A special election was held in the U.S. state of Minnesota on February 12, 2013 to elect a new representative for District 19A in the Minnesota House of Representatives, caused by the resignation of Representative Terry Morrow on January 7, 2013. A primary election was held on January 29, 2013. The election coincided with the District 14A special election. Clark Johnson, the Minnesota Democratic–Farmer–Labor Party (DFL) nominee, won the special election.

Background
On December 19, 2012, Representative Terry Morrow announced he would resign to join the Uniform Law Commission as its legislative director. He resigned on January 7, 2013, the day before the beginning of the new session of the Minnesota Legislature.

^^^^

§ **THINGS TO DO**
**A)** Answer these from the passage on the District 19A special election:
(i) On what date was the primary election held?
(ii) What position did Terry Morrow leave the legislature to take?
(iii) Which candidate won the special election?
**B)** Reproduce the passage on the District 19A special election verbatim, from "A special election was" up to and including "the special election.".
**C)** List every distinct calendar date mentioned in the passage on the District 19A special election.

^^^^

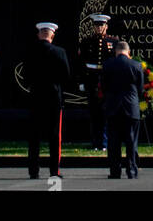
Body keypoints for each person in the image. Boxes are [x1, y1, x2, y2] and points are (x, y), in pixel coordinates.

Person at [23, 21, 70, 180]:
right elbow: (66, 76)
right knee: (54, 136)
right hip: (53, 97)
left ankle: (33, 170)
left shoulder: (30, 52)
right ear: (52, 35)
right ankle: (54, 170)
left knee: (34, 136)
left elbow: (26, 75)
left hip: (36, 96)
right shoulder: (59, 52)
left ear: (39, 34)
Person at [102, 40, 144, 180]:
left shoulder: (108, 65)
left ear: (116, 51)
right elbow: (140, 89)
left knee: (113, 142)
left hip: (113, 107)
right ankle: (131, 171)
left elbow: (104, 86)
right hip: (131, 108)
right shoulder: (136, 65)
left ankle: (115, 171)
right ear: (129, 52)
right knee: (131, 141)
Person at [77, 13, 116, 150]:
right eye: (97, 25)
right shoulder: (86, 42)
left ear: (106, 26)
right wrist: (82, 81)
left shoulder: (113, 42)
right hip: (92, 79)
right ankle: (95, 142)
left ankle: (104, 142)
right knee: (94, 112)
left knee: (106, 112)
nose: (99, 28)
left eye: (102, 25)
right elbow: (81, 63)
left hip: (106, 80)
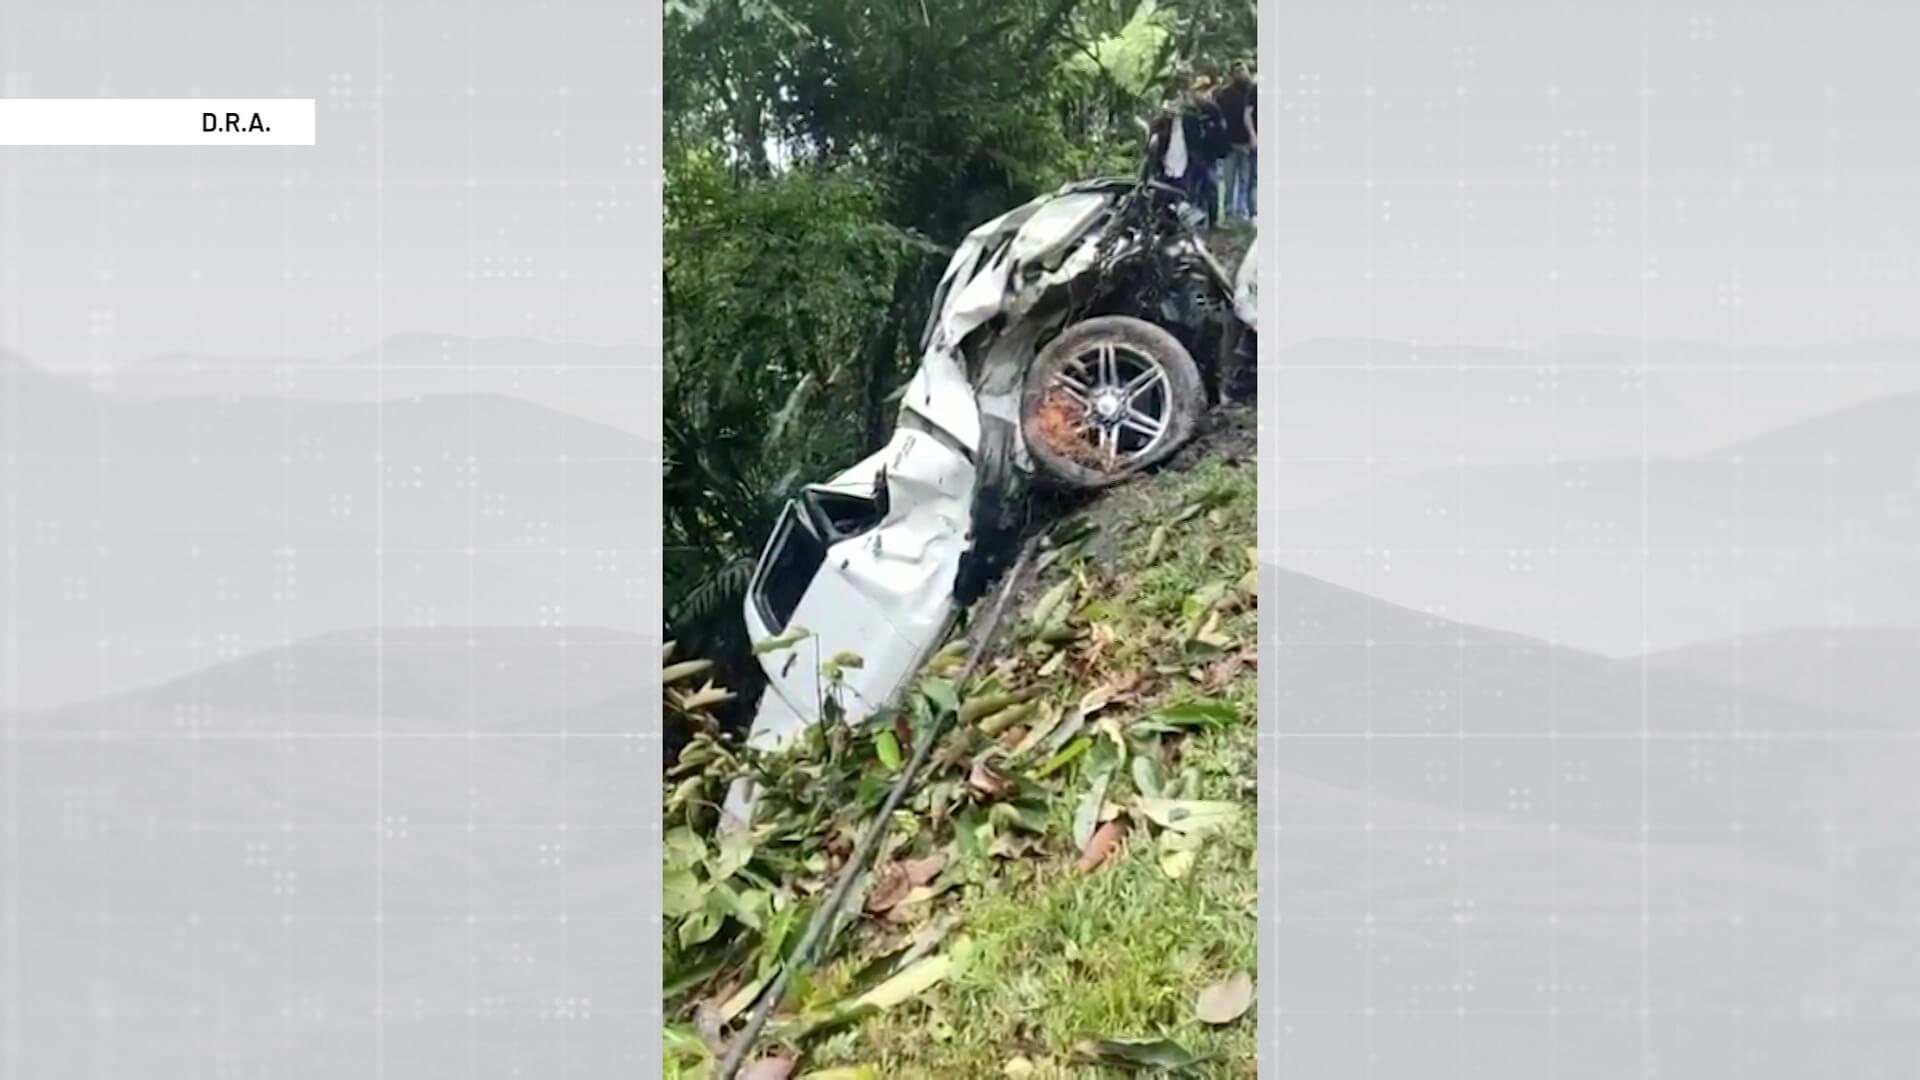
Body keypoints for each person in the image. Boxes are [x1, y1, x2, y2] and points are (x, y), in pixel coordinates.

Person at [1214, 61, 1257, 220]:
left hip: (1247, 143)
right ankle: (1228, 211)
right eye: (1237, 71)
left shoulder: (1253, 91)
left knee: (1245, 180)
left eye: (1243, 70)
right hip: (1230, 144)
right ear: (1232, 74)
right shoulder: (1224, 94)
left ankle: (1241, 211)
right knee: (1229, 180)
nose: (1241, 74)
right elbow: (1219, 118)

^^^^

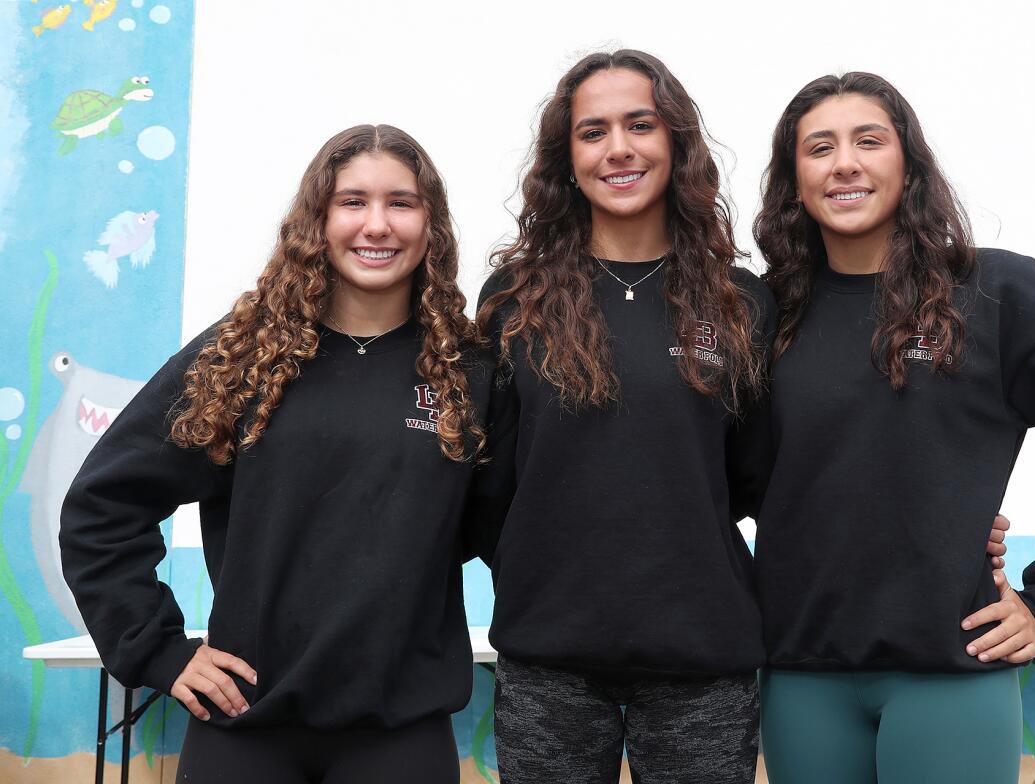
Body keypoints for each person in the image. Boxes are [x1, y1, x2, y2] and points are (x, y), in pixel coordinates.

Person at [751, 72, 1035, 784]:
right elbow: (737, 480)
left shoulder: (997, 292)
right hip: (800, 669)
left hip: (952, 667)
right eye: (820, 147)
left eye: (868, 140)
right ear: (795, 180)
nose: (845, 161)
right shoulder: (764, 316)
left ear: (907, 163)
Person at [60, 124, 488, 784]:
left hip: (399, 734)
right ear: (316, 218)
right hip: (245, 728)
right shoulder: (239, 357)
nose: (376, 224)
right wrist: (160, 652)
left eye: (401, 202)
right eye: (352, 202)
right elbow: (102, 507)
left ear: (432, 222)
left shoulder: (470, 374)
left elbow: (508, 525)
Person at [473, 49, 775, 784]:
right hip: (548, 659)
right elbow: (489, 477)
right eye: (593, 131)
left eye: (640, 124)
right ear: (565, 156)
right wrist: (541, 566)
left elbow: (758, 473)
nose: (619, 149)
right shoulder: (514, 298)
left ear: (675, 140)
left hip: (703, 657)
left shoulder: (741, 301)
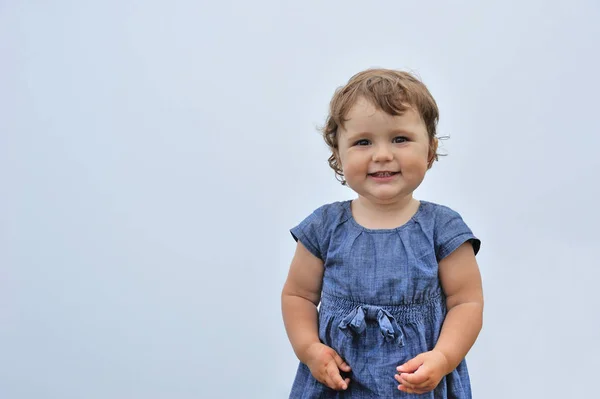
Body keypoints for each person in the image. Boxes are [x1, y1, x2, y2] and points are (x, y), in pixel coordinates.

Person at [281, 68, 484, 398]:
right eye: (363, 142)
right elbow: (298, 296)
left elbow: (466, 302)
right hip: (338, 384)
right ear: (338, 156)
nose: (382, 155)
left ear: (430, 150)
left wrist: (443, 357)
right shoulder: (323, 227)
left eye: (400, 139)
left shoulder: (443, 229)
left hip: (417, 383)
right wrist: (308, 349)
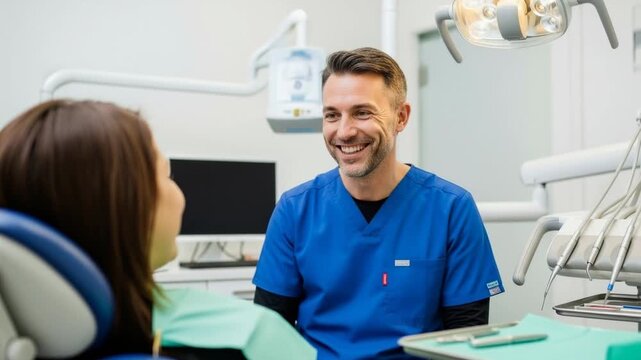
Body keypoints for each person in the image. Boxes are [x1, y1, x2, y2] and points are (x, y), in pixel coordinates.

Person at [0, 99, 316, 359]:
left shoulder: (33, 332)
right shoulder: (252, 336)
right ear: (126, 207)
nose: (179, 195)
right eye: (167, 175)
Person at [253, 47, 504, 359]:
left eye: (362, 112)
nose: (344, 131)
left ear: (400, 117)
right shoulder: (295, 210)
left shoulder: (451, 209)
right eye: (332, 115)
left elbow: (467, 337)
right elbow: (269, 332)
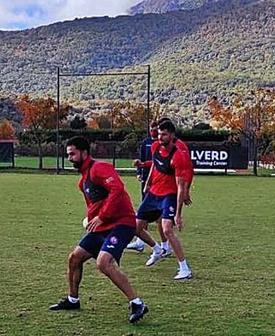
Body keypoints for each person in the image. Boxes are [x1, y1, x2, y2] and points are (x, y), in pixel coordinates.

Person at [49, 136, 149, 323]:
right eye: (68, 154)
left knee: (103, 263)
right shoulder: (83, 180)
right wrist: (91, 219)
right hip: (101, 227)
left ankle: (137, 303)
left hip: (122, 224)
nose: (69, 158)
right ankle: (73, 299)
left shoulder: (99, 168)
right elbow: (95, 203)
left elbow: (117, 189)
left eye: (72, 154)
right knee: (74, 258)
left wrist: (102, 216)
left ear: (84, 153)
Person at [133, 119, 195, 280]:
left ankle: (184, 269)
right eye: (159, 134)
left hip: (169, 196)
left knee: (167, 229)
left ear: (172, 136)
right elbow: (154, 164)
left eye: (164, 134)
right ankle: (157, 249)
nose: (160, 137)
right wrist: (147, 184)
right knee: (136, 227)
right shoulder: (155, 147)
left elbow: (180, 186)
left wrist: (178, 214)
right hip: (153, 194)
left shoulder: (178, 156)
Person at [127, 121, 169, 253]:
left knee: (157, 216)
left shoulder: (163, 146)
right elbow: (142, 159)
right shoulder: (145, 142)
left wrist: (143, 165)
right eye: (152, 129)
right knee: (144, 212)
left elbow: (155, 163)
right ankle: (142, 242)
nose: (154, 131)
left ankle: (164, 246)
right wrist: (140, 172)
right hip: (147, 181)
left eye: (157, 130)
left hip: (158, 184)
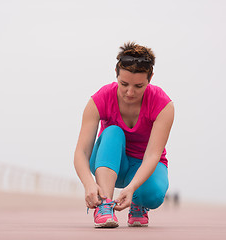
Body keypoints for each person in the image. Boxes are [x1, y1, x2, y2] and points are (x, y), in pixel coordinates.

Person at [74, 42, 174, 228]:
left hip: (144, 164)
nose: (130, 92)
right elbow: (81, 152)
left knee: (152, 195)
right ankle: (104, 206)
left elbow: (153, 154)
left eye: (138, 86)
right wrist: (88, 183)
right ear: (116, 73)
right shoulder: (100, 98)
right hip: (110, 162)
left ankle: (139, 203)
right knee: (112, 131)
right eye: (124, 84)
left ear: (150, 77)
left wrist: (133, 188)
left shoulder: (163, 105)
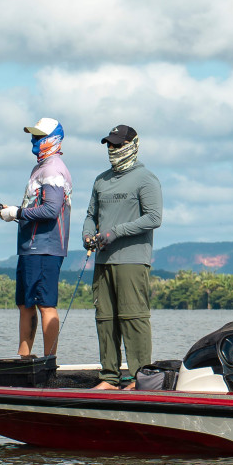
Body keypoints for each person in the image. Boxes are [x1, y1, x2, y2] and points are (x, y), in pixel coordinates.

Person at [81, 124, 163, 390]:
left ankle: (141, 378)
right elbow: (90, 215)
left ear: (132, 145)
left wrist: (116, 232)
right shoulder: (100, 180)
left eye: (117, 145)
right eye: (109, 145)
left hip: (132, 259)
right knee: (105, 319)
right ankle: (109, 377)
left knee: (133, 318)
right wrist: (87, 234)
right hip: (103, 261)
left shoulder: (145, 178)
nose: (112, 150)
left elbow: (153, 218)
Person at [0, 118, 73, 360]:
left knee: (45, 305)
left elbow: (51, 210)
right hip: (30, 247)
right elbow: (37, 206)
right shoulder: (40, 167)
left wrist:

^^^^

§ **ANSWERS TO THE EXERCISE**
**A)**
(i) January 29, 2013
(ii) Legislative director of the Uniform Law Commission
(iii) Clark Johnson, the DFL nominee

**B)**
A special election was held in the U.S. state of Minnesota on February 12, 2013 to elect a new representative for District 19A in the Minnesota House of Representatives, caused by the resignation of Representative Terry Morrow on January 7, 2013. A primary election was held on January 29, 2013. The election coincided with the District 14A special election. Clark Johnson, the Minnesota Democratic–Farmer–Labor Party (DFL) nominee, won the special election.

**C)**
December 19, 2012
January 7, 2013
January 29, 2013
February 12, 2013